- [PAGE EXCERPT]
## BEGIN
There is nothing wrong with the Main Stand, but the rest of the ground has to be brought up to the standard you would expect these days from a top-class stadium. I played at Wembley and the difference was astounding in terms of the ‘wow’ factor. Hampden is on a different scale, but that doesn’t mean that we shouldn’t aim high with where we want the focal point of our game to be.

The question now is where the finance comes from to make the necessary changes. Seeing what the refurbishment at Stuttgart cost - around 80 million Euros - I think we can safely say the SFA wouldn’t be able to pony up the dough to replicate that.

The bare minimum this is going to cost the SFA to do correctly would be around the £50million mark, so they will be relying on funds from elsewhere to get it over the line. Will that come from government in a time of austerity, or from the further generosity of wealthy benefactors like Baron Willie Haughey or Sir Tom Hunter?

That’s a question that SFA chief executive Ian Maxwell has to be asking and quickly. I am not surprised that he didn’t want his legacy to be that he had killed off Hampden, but if he wants to be remembered as the man who saved it then he has to be extremely pro-active in getting the ball rolling.
## END
- [GIVEN INFORMATION]
## BEGIN
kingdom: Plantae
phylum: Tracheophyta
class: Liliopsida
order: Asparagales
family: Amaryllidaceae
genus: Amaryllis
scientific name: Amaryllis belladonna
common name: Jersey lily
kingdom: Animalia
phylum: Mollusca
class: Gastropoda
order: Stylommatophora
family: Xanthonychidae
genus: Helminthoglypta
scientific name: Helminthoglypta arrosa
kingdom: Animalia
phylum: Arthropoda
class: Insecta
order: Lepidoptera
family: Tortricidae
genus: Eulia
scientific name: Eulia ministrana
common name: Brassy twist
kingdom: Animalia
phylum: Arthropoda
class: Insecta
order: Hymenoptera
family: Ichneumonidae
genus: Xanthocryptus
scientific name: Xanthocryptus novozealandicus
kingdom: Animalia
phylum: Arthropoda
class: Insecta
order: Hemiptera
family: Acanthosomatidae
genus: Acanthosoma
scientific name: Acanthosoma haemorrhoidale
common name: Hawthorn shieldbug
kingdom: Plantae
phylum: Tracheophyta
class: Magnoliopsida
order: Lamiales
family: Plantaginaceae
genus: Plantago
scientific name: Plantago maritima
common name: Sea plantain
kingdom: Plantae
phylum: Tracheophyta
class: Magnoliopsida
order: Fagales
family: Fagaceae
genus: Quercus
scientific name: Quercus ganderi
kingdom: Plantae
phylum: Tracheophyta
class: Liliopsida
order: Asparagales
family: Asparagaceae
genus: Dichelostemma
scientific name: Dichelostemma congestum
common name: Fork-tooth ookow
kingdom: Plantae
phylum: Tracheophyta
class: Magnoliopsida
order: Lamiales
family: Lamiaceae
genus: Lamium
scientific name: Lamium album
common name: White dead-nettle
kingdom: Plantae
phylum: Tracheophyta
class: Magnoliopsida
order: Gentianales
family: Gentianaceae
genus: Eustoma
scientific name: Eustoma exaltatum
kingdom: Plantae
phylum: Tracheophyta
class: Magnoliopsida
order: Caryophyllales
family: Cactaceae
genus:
## END
- [SHORT TASK 1]
According to the Hampden commentary, roughly how much did the refurbishment at Stuttgart cost?
- [SHORT TASK 2]
List every person mentioned by name in the Hampden commentary.
- [SHORT TASK 3]
Resume the Hampden commentary from its final sentence, keeping its voice and subject.
The items come from a different source than the Hampden commentary.

- [WRITTEN REPLY 1]
Around 80 million euros.

- [WRITTEN REPLY 2]
Baron Willie Haughey, Sir Tom Hunter, Ian Maxwell

- [WRITTEN REPLY 3]
Striking while the iron is hot and the public mood for change is there is the only chance he has to take everyone with him and get them on side, because the governing body aren’t exactly flavour of the month right now, so any hesitancy will rightly be held up as a further show of incompetence.

The project at Stuttgart took a couple of years planning and then a couple of years to build, so if we want to be bringing in the wrecking ball after Euro 2020 then we have to get cracking now.

So, while I feel that the call was a good one to keep Hampden and the admission that they want to renovate the ground was a good initial step from the SFA, I just hope beyond hope that they grasp the opportunity to deliver something substantial that the whole country can be proud of once again.

The real work starts now. I just hope the SFA are up to the challenge.